[Instructions to follow]
The entries below are to be given back exactly, with images excluded.

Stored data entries
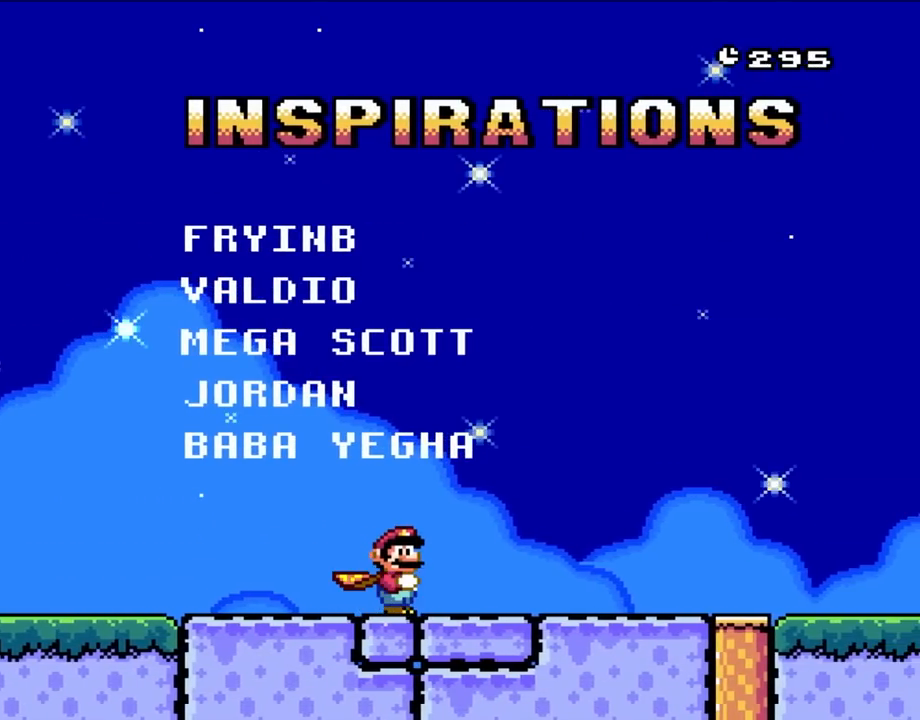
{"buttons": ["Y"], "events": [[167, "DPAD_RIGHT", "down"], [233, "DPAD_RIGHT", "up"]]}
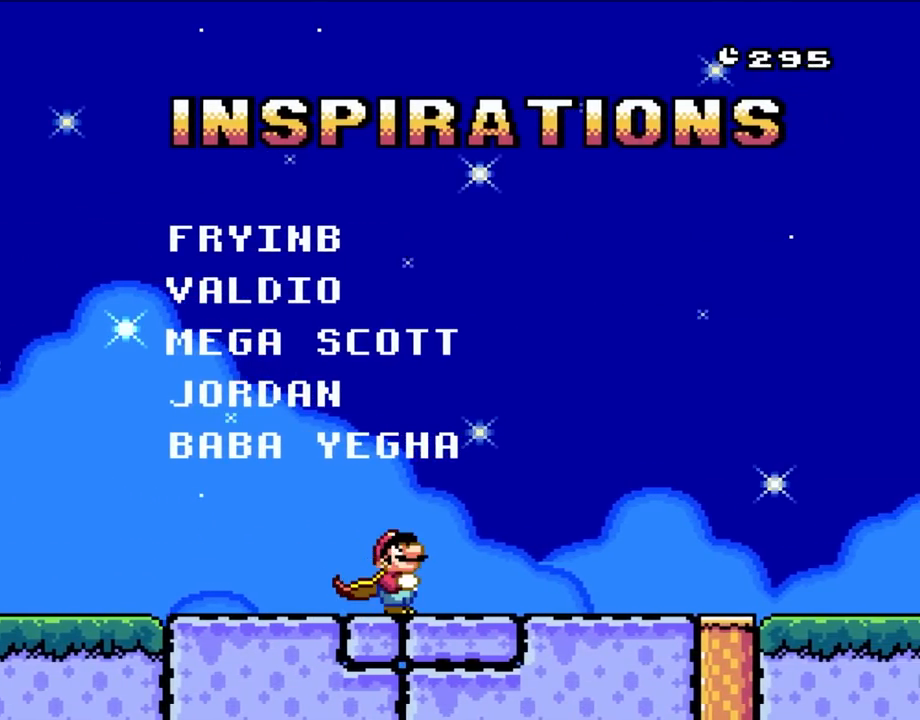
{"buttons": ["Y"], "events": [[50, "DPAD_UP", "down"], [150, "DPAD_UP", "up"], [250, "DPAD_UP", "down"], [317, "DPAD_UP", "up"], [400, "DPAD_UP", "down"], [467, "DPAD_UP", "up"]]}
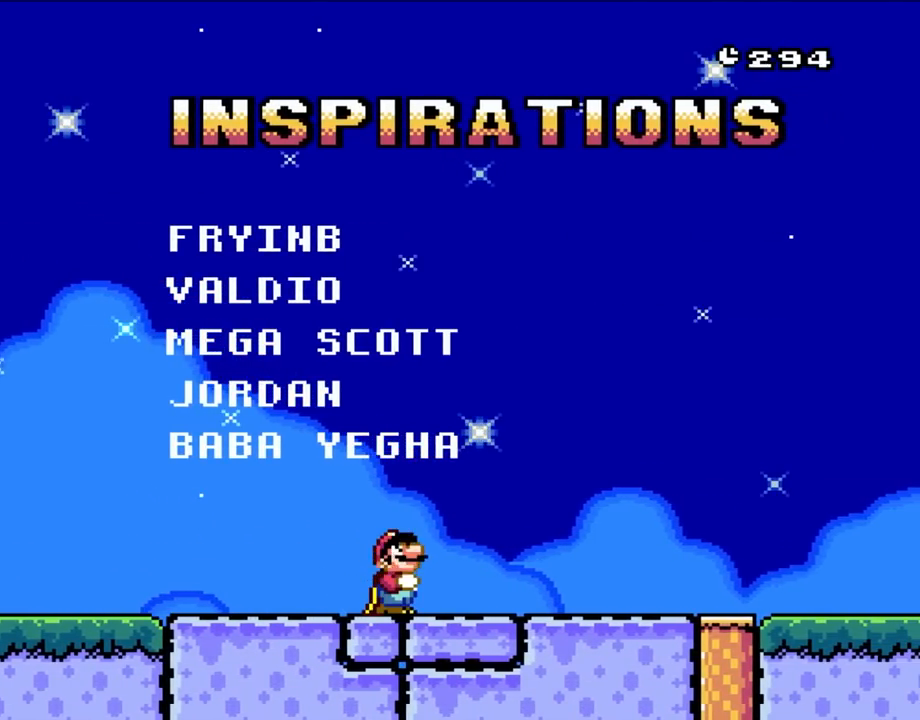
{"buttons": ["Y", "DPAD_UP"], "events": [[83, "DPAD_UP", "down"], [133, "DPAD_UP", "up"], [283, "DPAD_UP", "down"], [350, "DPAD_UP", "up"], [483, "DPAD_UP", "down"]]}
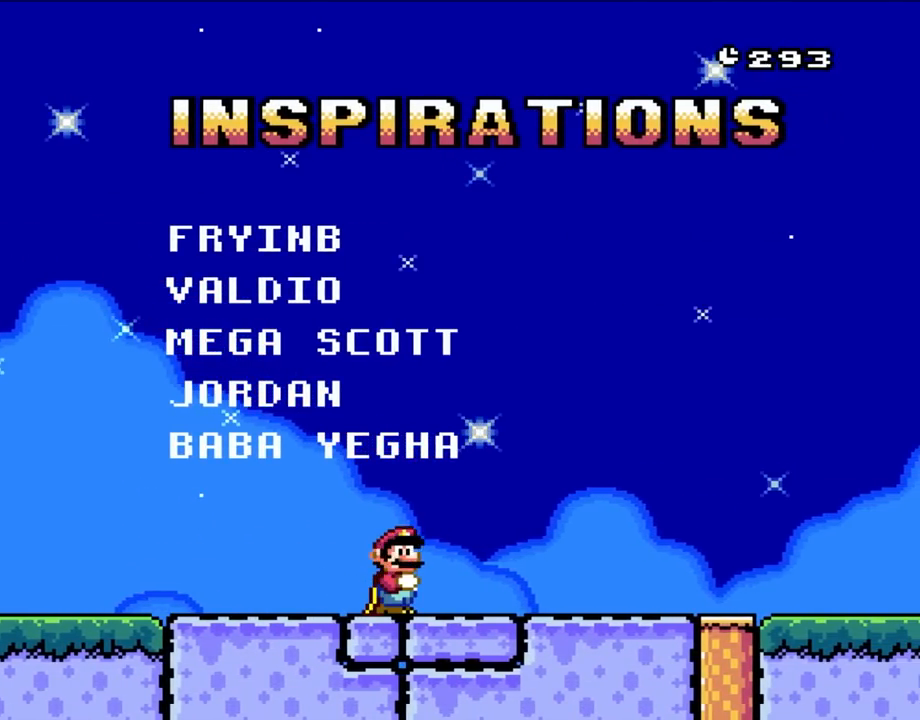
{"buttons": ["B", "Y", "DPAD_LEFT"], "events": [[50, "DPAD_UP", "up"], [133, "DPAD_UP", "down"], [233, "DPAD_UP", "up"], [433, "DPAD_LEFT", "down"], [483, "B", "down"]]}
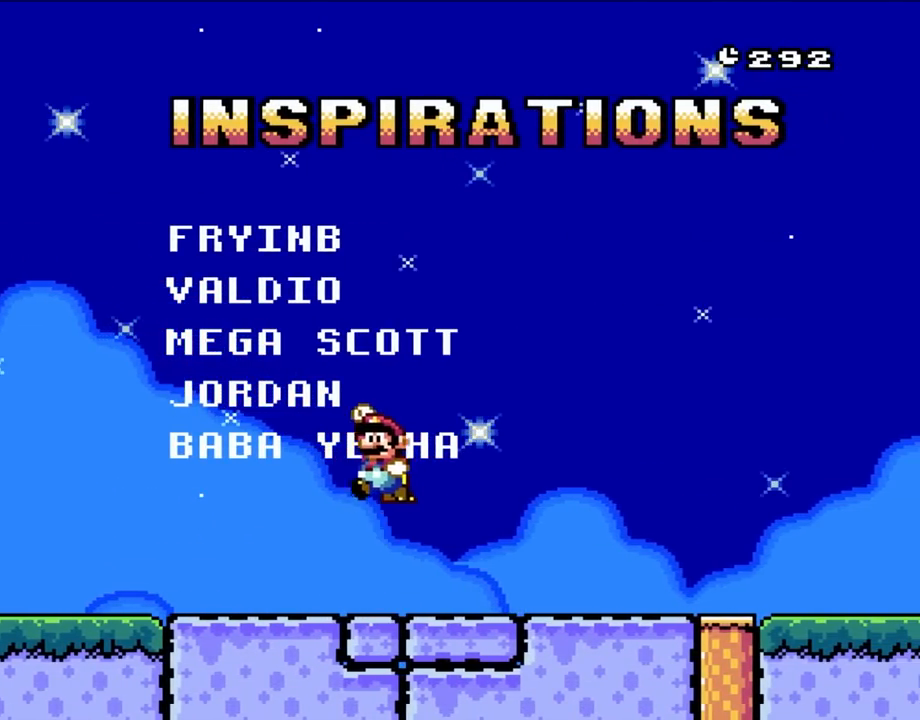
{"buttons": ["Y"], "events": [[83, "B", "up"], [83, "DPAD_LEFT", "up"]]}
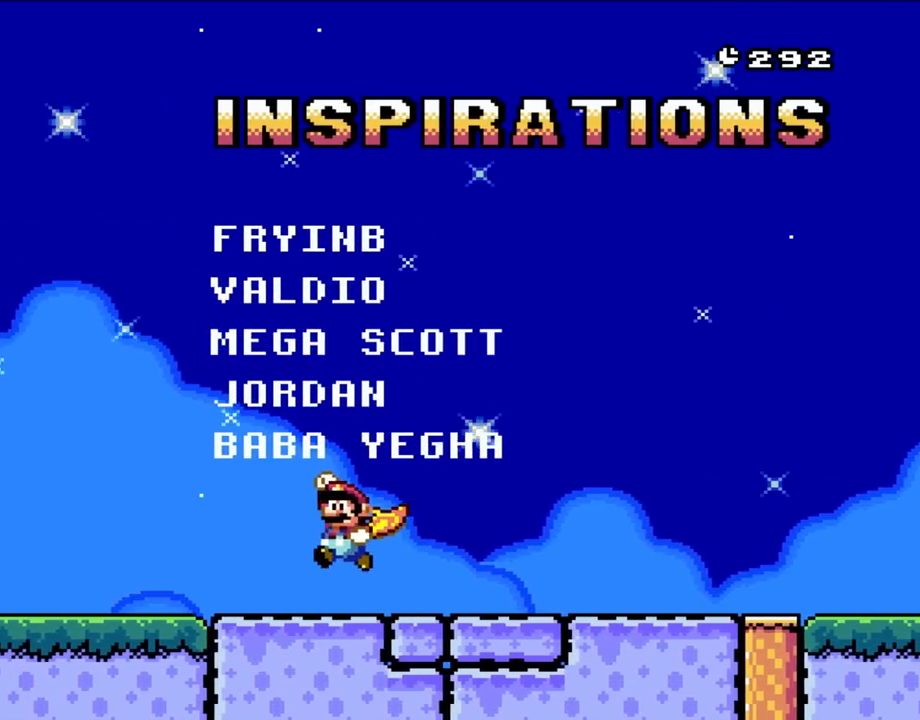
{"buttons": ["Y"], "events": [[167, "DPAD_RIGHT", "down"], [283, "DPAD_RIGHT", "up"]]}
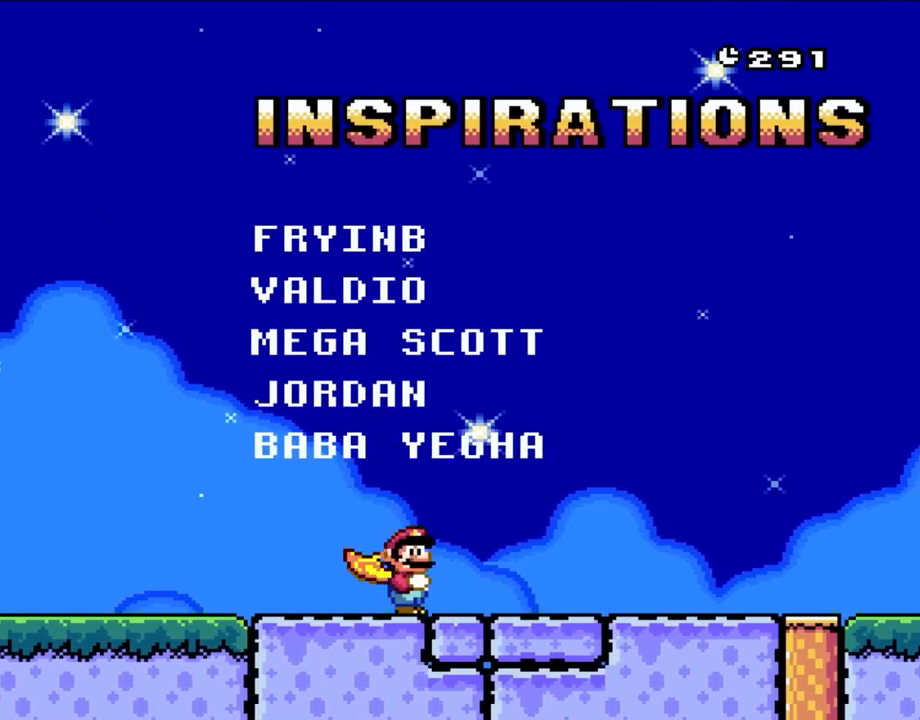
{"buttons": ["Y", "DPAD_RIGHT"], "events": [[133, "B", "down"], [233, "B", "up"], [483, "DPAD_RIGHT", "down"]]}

[Answer below]
{"buttons": ["Y"], "events": [[167, "DPAD_RIGHT", "down"], [233, "DPAD_RIGHT", "up"]]}
{"buttons": ["Y"], "events": [[50, "DPAD_UP", "down"], [150, "DPAD_UP", "up"], [250, "DPAD_UP", "down"], [317, "DPAD_UP", "up"], [400, "DPAD_UP", "down"], [467, "DPAD_UP", "up"]]}
{"buttons": ["Y", "DPAD_UP"], "events": [[83, "DPAD_UP", "down"], [133, "DPAD_UP", "up"], [283, "DPAD_UP", "down"], [350, "DPAD_UP", "up"], [483, "DPAD_UP", "down"]]}
{"buttons": ["B", "Y", "DPAD_LEFT"], "events": [[50, "DPAD_UP", "up"], [133, "DPAD_UP", "down"], [233, "DPAD_UP", "up"], [433, "DPAD_LEFT", "down"], [483, "B", "down"]]}
{"buttons": ["Y"], "events": [[83, "B", "up"], [83, "DPAD_LEFT", "up"]]}
{"buttons": ["Y"], "events": [[167, "DPAD_RIGHT", "down"], [283, "DPAD_RIGHT", "up"]]}
{"buttons": ["Y", "DPAD_RIGHT"], "events": [[133, "B", "down"], [233, "B", "up"], [483, "DPAD_RIGHT", "down"]]}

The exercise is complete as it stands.